Whatever moderate and secular-leaning elements there may have been at the beginning, they've long since withered and died, and there isn't much of anybody good left to back, aside from the Kurds. We have the Iranian-Russian aligned Assad regime, versus the ISIS extremists so out there that even Al-Quada is fighting them. I don't see much in the way of good options now, honestly.
It might have been different if we had backed groups heavily from the start and gotten that view-shifting effect working in our favor. Of course, it also might not have. And it's hard to fault the American people for not wanting to get deeply involved in another messy Middle-Eastern war. But if you care about spreading democracy and liberal western values, this is pretty much the worst thing to do.
And help we must. We can't sit back and watch madmen kill millions, even if doing so would spite our idiot leaders (on all sides) who caused it in the first place.
I'm pretty sure the other 99.9% are hostages, and not half as committed to the bullshit as you think, except in stockholm-syndrome ways. Soon after they weren't being killed for not being fervent, they'd be as non-religious as we are.

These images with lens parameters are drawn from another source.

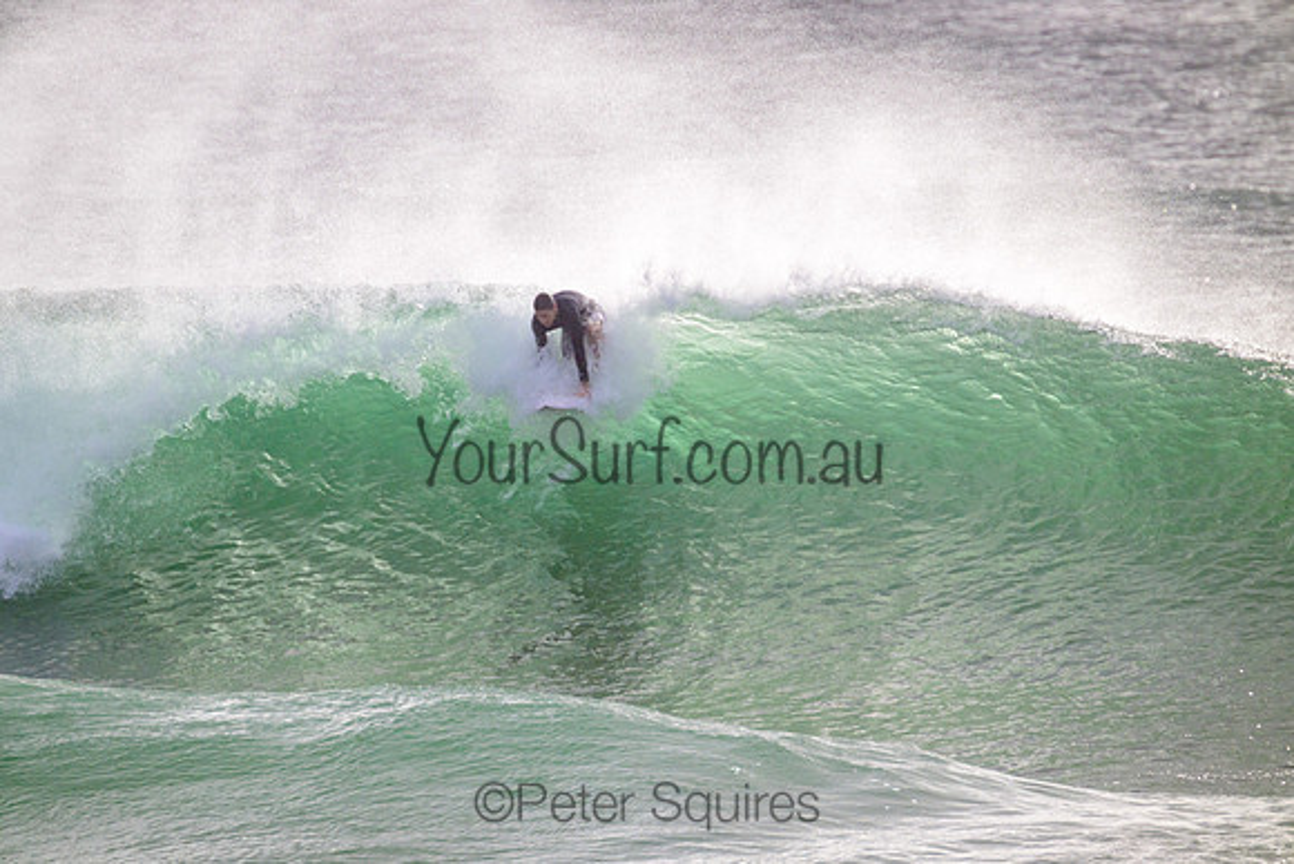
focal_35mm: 800
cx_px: 647
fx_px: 28761
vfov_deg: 1.7
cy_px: 432
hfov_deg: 2.6
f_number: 11
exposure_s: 1/2000
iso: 720
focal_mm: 800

But EU is IMO losing just as much. The borders are being redrawn between states, there is palpable tension between EU members(Poland, Hungary, Croatia, Slovenia). And weren't abolition of state borders and prevention of another Hitler the motivation behind EU? If so, its failing apart (not a syntax error, figure of speech).
> And weren't abolition of state borders and prevention of another Hitler the motivation behind EU?
That never was openly stated afaik but it would seem to be that the architects of the EU had as one of their main driving forces the fact that they wanted to re-structure the EU in such a way to avoid another war. The problem with their approach is that they did many things without sufficient buy-in of the residents and on top of that started out by setting up all kinds of irrational schemes inside the EU to funnel money to their pet special interests. If they could have waited a few decades with tricks like that it probably would have worked a lot better.
The major issue that I see with a really unified EU is that the divergence of cultures within the EU is enormous, much more so than say the Americas, where a strong federal government was the result of a large group of people uniting behind a single good cause. And even then - in spite of that much more homogeneous culture - they had to have it out in a civil war to beat the remainder into submission (and that war was a war of ideology as much as it was a war over money and power).
> If so, its failing apart (not a syntax error, figure of speech).
Unfortunately, yes, it looks that way. The Euro is quite fragile, the intra-communion tension at record high levels since the previous world-war.
Separatists may get emboldened by all this, the refugees are so much kindling on a fire that is already smoldering. It will take some really smart people with the long view to repair this.